» WHAT YOU NEED TO DO:
Please repeat the lines below, exactly and only, from the one that holds "thumb mcp: (402, 129)" through the one that holds "pinky pip: (598, 309)".

» AVAILABLE DATA:
+ + + +

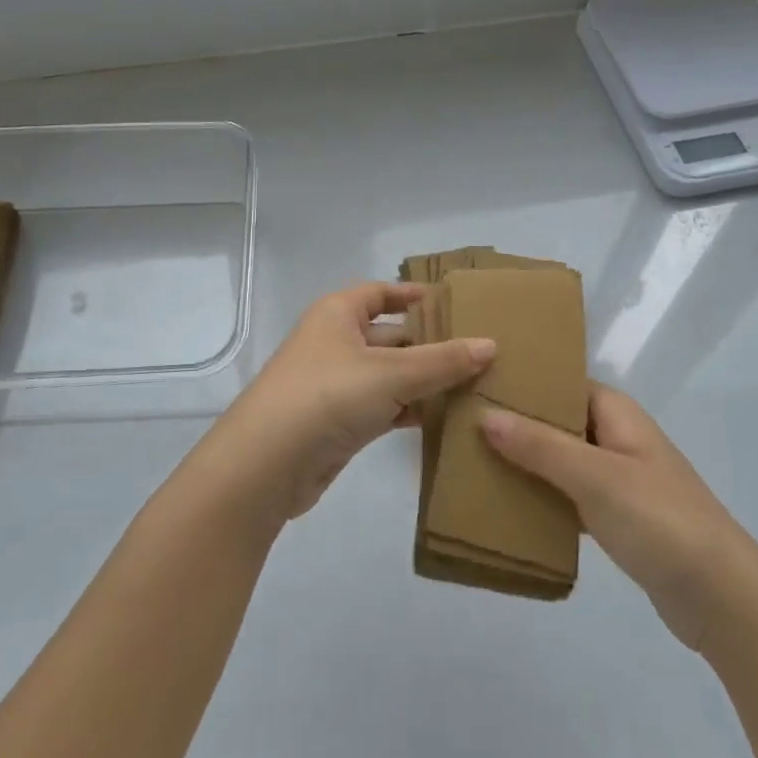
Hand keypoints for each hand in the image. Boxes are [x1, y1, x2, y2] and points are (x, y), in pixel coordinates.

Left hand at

+ + + +

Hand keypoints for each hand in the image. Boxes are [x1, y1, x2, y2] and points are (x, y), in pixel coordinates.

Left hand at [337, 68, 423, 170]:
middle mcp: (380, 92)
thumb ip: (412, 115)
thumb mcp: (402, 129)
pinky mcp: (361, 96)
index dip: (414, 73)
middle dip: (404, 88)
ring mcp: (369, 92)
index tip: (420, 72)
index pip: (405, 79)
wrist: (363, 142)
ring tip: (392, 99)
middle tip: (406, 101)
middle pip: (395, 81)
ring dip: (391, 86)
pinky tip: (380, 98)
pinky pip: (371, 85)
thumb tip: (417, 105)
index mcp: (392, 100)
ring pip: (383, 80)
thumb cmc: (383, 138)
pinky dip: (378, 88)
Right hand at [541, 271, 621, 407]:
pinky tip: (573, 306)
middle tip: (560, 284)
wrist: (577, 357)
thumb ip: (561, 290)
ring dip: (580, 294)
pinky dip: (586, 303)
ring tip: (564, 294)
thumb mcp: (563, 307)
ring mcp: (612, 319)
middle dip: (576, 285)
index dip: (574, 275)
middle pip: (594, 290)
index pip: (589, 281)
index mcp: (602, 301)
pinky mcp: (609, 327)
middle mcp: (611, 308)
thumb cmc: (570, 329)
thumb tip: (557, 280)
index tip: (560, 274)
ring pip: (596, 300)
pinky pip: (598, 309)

+ + + +

» WRITTEN ANSWER:
thumb mcp: (402, 129)
pinky mcp: (361, 96)
index dip: (414, 73)
middle dip: (404, 88)
ring mcp: (369, 92)
index tip: (420, 72)
index pip: (405, 79)
wrist: (363, 142)
ring tip: (392, 99)
middle tip: (406, 101)
middle pip: (395, 81)
ring dip: (391, 86)
pinky tip: (380, 98)
pinky pip: (371, 85)
thumb tip: (417, 105)
index mcp: (392, 100)
ring pip: (383, 80)
thumb cmc: (383, 138)
pinky dip: (378, 88)
Right hand at [541, 271, 621, 407]:
pinky tip: (573, 306)
middle tip: (560, 284)
wrist: (577, 357)
thumb ip: (561, 290)
ring dip: (580, 294)
pinky dip: (586, 303)
ring tip: (564, 294)
thumb mcp: (563, 307)
ring mcp: (612, 319)
middle dip: (576, 285)
index dip: (574, 275)
middle pip: (594, 290)
index pip: (589, 281)
index mcp: (602, 301)
pinky mcp: (609, 327)
middle mcp: (611, 308)
thumb cmc: (570, 329)
thumb tip: (557, 280)
index tip: (560, 274)
ring pip: (596, 300)
pinky pip: (598, 309)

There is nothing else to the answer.